On 22 July 2015 at 11:30, Oliver Keyes <okeyes(a)wikimedia.org> wrote:
On 22 July 2015 at 10:55, David Causse
<dcausse(a)wikimedia.org> wrote:
> Le 22/07/2015 15:21, Oliver Keyes a écrit :
>>
>> Thanks; much appreciated. Point 3 directly relates to my work so it's
>> good to be CCd :).
>>
>> FWIW, this kind of detail on the specific things we're doing is
>> missing from the main search mailing list and could be used very much
>> there to inform people.
>
>
> I agree, my intent right now is still to learn from each others and
> build/use a friendly environment where engineer with NLP background like
> Trey can work efficiently. When things will be clearer it'd be great to
> share our plan.
>
>>
>> Oliver is already handling the executor IDs and distinguishing full
>> and prefix search, so nyah ;p.
>
> Great!
>
> Just to be sure : does this means that a search count will be reduced
to its
> executorID :
> - all request with the same executorID return 0 zero result -> add 1 to
the
> zero result counter
> - if one of the request returns a result -> do not increment the zero
result
counter
If yes I think this will be the killer patch for Q1 :)

**Written request 1:** Copy out every line in the entries that contains the string "minorRadius".
**Written request 2:** Continue the email exchange about counting zero-result searches by executor ID, starting right after its final line.

**Supplied records:**
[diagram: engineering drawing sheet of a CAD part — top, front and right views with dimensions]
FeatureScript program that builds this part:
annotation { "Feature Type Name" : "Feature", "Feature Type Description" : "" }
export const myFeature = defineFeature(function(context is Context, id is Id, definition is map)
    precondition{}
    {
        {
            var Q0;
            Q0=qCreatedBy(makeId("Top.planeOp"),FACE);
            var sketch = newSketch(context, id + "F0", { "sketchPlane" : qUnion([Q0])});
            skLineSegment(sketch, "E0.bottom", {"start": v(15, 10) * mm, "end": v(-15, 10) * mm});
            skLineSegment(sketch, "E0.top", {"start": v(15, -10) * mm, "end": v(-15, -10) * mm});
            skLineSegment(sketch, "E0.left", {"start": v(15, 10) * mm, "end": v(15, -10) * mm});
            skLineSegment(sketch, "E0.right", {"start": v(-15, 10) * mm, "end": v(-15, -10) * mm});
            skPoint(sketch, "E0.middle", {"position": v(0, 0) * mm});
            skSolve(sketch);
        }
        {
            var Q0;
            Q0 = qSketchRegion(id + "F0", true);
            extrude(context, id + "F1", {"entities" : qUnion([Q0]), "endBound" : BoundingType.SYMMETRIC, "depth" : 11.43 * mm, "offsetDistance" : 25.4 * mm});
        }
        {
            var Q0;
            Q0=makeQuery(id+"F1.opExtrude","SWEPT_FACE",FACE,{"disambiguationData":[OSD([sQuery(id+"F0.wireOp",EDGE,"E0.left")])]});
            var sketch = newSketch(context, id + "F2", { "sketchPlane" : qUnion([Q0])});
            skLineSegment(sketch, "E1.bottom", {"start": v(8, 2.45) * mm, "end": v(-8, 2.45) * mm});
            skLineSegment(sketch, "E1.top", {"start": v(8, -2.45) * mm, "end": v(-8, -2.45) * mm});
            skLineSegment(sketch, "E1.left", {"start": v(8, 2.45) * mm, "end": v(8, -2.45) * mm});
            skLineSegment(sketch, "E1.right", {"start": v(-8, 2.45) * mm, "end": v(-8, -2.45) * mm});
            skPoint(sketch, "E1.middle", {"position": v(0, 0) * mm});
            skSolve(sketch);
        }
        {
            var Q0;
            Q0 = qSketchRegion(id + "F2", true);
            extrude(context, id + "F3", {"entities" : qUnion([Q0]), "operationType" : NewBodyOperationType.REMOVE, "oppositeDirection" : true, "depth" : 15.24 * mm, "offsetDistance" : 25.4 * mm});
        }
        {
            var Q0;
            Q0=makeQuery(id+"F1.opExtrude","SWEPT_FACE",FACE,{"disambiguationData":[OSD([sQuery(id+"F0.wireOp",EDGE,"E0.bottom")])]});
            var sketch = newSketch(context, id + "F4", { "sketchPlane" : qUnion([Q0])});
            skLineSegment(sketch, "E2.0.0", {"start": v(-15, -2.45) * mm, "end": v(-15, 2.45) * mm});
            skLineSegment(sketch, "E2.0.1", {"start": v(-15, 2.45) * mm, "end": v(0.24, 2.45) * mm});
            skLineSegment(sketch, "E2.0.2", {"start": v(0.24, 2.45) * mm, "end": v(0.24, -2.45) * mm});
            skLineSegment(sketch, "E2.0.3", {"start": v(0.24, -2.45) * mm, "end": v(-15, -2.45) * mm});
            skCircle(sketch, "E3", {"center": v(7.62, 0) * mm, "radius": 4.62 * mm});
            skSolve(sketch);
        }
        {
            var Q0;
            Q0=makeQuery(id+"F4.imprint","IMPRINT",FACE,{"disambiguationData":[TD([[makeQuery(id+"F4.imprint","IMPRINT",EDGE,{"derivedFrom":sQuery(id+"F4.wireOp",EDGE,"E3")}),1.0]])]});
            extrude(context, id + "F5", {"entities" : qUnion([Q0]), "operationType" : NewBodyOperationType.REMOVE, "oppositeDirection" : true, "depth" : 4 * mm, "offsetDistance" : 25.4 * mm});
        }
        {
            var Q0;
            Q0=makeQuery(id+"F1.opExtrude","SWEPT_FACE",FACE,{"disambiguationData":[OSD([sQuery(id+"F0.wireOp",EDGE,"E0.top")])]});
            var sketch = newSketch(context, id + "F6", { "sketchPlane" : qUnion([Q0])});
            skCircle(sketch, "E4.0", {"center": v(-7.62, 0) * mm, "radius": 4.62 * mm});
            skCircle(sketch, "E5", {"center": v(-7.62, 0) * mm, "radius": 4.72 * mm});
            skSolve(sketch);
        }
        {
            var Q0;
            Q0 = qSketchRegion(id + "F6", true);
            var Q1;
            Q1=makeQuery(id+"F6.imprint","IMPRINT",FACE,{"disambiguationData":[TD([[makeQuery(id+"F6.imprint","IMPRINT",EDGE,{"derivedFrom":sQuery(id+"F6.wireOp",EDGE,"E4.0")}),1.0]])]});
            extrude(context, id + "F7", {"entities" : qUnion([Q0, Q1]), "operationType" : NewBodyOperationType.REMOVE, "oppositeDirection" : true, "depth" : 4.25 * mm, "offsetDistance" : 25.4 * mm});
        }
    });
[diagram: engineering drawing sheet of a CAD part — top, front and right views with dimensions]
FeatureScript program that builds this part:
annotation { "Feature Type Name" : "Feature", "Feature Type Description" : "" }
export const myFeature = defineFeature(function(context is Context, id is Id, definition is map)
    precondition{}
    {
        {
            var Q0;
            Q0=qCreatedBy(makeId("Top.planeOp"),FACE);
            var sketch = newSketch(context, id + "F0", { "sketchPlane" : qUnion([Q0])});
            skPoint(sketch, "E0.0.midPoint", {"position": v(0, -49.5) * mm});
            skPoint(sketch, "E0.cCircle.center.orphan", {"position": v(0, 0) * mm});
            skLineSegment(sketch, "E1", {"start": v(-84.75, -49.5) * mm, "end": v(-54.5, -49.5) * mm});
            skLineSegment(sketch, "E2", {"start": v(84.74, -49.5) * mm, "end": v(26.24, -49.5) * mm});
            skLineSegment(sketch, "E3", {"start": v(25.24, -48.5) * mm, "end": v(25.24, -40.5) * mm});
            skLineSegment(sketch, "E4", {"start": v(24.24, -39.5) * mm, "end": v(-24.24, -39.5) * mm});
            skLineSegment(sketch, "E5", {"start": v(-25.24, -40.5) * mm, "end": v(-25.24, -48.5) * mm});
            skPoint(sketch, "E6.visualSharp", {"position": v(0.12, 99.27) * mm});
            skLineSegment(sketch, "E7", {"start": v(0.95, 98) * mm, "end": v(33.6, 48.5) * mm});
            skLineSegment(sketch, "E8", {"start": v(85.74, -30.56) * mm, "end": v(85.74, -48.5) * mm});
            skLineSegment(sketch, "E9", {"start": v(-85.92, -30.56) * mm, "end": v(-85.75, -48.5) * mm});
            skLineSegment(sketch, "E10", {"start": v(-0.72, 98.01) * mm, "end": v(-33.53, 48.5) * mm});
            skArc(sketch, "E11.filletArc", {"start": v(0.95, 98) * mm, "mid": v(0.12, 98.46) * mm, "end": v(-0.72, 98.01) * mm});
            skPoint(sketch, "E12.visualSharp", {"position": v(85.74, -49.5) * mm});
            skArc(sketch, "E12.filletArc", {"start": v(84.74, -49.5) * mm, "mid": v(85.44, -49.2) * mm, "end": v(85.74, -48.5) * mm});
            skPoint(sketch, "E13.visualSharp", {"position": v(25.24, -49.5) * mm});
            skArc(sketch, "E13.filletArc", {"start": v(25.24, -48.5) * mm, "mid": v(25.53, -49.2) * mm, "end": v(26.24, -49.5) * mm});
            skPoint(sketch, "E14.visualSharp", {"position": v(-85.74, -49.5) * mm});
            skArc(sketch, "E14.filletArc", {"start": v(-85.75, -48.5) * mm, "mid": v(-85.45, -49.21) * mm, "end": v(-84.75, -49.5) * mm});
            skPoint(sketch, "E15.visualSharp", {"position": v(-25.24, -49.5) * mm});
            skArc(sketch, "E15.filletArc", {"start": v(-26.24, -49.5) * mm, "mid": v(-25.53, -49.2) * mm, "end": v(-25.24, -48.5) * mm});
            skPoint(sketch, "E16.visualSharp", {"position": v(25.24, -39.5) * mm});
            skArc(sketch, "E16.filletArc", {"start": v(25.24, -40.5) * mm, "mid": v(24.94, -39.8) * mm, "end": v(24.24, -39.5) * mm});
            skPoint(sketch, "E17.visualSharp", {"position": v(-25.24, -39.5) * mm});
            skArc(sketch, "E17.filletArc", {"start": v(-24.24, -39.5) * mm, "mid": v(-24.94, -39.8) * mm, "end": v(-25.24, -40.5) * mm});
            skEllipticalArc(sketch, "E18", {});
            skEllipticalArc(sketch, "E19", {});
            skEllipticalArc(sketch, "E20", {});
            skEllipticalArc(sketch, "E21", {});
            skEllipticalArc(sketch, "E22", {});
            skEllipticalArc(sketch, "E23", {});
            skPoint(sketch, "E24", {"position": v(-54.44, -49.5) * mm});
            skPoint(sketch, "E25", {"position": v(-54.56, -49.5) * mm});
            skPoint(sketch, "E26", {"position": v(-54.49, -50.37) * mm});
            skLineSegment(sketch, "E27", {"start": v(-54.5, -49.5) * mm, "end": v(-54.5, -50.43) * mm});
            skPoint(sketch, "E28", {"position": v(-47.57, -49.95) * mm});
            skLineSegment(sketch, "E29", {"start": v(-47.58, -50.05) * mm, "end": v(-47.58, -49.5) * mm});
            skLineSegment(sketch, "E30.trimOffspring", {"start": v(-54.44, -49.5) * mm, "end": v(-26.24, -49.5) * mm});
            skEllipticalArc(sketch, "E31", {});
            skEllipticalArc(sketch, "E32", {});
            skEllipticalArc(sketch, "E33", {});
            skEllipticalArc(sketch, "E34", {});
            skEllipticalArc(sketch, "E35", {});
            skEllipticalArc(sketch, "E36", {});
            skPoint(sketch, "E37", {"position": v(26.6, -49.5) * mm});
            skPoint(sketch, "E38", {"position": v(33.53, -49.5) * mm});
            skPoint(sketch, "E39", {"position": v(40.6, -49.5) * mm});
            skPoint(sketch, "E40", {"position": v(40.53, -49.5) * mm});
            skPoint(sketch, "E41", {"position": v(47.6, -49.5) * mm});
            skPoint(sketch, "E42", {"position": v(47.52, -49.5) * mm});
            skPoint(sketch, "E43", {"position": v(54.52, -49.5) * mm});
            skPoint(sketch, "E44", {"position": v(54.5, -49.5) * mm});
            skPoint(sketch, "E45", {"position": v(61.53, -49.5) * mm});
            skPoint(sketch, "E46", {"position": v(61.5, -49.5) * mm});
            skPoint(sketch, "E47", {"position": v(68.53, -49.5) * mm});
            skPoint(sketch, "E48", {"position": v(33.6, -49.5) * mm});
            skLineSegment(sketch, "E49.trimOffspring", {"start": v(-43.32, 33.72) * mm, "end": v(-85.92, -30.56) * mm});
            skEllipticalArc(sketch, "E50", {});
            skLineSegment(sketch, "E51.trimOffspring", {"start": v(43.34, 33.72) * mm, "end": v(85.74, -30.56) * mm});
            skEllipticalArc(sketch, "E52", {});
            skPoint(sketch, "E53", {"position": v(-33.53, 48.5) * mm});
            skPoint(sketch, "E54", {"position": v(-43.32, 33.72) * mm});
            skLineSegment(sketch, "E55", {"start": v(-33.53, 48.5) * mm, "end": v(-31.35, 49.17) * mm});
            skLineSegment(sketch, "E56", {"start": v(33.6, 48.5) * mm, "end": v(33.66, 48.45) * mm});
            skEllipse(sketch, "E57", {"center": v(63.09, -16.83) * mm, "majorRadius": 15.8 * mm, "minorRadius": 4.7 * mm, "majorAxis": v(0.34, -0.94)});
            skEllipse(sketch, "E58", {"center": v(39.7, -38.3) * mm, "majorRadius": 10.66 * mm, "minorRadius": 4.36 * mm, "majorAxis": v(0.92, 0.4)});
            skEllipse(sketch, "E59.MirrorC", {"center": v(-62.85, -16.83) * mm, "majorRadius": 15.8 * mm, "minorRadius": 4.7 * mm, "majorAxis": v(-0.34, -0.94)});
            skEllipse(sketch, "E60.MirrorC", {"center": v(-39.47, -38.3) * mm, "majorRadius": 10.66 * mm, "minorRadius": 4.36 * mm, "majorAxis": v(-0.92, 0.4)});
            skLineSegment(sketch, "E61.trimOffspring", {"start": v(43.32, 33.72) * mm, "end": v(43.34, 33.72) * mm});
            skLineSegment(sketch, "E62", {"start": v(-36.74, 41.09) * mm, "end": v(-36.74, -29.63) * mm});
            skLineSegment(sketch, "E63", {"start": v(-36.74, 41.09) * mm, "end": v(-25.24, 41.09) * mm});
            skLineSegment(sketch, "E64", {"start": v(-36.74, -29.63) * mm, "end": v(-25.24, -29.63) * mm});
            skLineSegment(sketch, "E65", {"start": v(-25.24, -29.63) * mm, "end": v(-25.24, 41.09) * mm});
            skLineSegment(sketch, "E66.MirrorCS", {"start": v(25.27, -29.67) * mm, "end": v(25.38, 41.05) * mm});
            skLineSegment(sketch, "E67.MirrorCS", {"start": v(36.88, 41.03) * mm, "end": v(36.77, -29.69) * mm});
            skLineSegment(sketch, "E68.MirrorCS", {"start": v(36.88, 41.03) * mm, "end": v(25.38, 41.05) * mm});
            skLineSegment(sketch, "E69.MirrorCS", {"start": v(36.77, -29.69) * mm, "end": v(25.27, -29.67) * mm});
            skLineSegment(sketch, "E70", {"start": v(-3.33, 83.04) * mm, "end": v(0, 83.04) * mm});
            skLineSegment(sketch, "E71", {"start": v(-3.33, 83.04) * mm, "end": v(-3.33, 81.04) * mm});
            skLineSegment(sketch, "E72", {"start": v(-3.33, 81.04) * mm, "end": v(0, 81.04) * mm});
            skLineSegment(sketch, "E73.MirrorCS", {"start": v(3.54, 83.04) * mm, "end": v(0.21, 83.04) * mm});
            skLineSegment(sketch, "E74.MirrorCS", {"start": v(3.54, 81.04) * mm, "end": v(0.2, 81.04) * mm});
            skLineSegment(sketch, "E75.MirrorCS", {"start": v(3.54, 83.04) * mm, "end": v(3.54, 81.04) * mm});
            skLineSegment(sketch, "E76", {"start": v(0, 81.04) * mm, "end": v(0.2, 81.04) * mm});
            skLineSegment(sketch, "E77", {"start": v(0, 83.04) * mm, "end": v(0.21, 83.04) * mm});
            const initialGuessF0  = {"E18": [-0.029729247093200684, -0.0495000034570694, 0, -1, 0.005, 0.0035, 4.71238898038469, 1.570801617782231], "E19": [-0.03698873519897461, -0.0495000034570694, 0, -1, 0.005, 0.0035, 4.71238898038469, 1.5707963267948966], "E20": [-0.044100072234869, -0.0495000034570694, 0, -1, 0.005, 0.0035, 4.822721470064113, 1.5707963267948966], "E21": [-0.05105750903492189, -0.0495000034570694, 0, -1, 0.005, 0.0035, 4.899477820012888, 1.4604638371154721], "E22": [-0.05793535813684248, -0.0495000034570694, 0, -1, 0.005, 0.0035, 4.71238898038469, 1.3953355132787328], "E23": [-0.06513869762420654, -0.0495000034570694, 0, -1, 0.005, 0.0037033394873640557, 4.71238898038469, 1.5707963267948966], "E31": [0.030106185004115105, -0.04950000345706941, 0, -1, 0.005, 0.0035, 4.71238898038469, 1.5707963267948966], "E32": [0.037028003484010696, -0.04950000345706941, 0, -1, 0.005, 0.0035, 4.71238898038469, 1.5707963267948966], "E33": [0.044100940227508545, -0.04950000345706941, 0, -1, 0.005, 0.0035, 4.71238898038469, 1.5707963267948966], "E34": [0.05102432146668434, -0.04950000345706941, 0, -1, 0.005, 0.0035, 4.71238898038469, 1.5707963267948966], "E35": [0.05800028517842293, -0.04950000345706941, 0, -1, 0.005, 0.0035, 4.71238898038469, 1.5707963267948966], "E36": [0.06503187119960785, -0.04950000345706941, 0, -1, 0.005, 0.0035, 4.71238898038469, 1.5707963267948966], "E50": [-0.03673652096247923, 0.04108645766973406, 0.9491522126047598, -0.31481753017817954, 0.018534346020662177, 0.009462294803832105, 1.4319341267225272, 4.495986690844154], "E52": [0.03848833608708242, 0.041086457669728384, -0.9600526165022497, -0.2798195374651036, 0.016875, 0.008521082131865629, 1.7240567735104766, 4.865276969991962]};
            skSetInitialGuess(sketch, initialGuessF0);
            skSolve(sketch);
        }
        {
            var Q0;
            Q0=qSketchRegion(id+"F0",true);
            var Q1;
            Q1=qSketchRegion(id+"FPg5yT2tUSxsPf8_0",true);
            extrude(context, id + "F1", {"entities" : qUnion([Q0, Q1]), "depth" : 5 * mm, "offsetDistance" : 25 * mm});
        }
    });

**Expected output 1:**
            skEllipse(sketch, "E57", {"center": v(63.09, -16.83) * mm, "majorRadius": 15.8 * mm, "minorRadius": 4.7 * mm, "majorAxis": v(0.34, -0.94)});
            skEllipse(sketch, "E58", {"center": v(39.7, -38.3) * mm, "majorRadius": 10.66 * mm, "minorRadius": 4.36 * mm, "majorAxis": v(0.92, 0.4)});
            skEllipse(sketch, "E59.MirrorC", {"center": v(-62.85, -16.83) * mm, "majorRadius": 15.8 * mm, "minorRadius": 4.7 * mm, "majorAxis": v(-0.34, -0.94)});
            skEllipse(sketch, "E60.MirrorC", {"center": v(-39.47, -38.3) * mm, "majorRadius": 10.66 * mm, "minorRadius": 4.36 * mm, "majorAxis": v(-0.92, 0.4)});

**Expected output 2:**
Executor IDs are stored and if a match is found in executor IDs <=120
seconds after that one, the later outcome is considered "the outcome".
If not, we assume no second round-trip was made and so go with
whatever happened first.
So if you make a request and it round-trips once and fails, failure.
Round-trip once and succeeds, success. Round-trip twice and fail both
times, failure. Round-trip twice and fail the first time and succeed
the second - one success, zero failures :). Erik wrote it, and I grok
the logic.
>> On the language detection - actually
>> Kolkus and Rehurek published a work in 2009 that handles small amounts
>> of text really really well (n-gram based approaches /suck at this/)
>> and there's a Java implementation I've been playing with. Want me to
>> run it across some search strings and we can look at the results? Or
>> just send the code across.
>
> If you ask I'd say both! ;)
>
> We evaluated this kind of dictionary-based language detection (but this
not
> this one specifically), problem for us was
mostly due to performance: it
> takes time to tokenize the input string correctly and the dictionary we
used
> was rather big. But we worked mainly on large
content (webnews, press
> articles).
> In our case input strings should be very small so it makes more sense.
We
> should be able to train the dictionary
against the "all title in ns0"
dumps
> though.
>
> This is also a great example to explain why I feel stuck sometimes:
> How will you be able to test it?
> - I'm not allowed to download search logs locally.
> - I think I won't be able to install java and play with this kind of
tools
on
fluorine.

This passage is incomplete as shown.